Talking Tomato Again-Beautifully Ugly Heirlooms!
January 23, 2013
Tomatoes again, I’m afraid, have provoked me to blog! This time it’s not New Mexico (see earlier post), but the other side of the world, New Delhi. Unlike the euphoria I felt from the proliferation of the nightshade fruit/vegetable in the Southwestern American sun, I was overcome by despondency at the preponderance of red plum tomatoes in the produce stalls in groceries here in India, variants of the Roma hybrid that were created in the States. This was done precisely with Italianate sauces, canned and fresh, in mind: less water, more flesh, ergo more thick sauces.

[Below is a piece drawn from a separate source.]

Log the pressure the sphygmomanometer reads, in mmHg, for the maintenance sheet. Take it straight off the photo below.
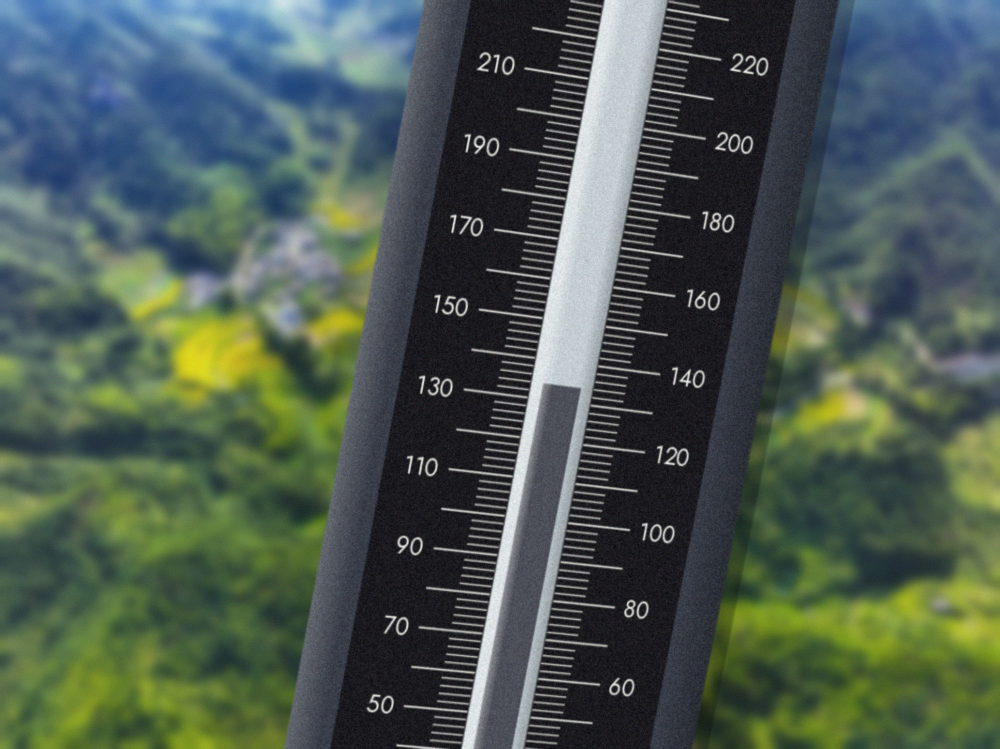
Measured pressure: 134 mmHg
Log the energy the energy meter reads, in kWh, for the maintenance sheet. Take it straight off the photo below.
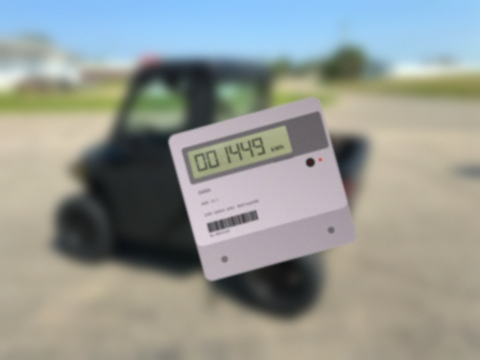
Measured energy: 1449 kWh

Nothing wrong with that, besides the tougher skin also makes the variety more warehousable and transportable and presumably packable. But like all foods manipulated for convenience, flavor and indeed fragrance have fallen by the wayside on the journey to success. My eggplant and tomato ratatouille that I used to make Kashmiri style with oh! so rotund tomatoes that smelled like tomatoes, is definitely not the same dish when prepared with oval Roma Replacement.
After looking long and hard for the old tomatoes in the stores here I succeeded! I found them, looking reassuringly familiar, beautifully misshapen, no one fellow looking like the other, in shape or color, delightfully unruly and unregimented, and when I cooked them, as deliciously authentic as ever.
It made no difference that they cost twice as much as the new kid on the block.
I began to see why real tomatoes in the US are called Heirloom. As well as, and incorrectly I must say, Ugly!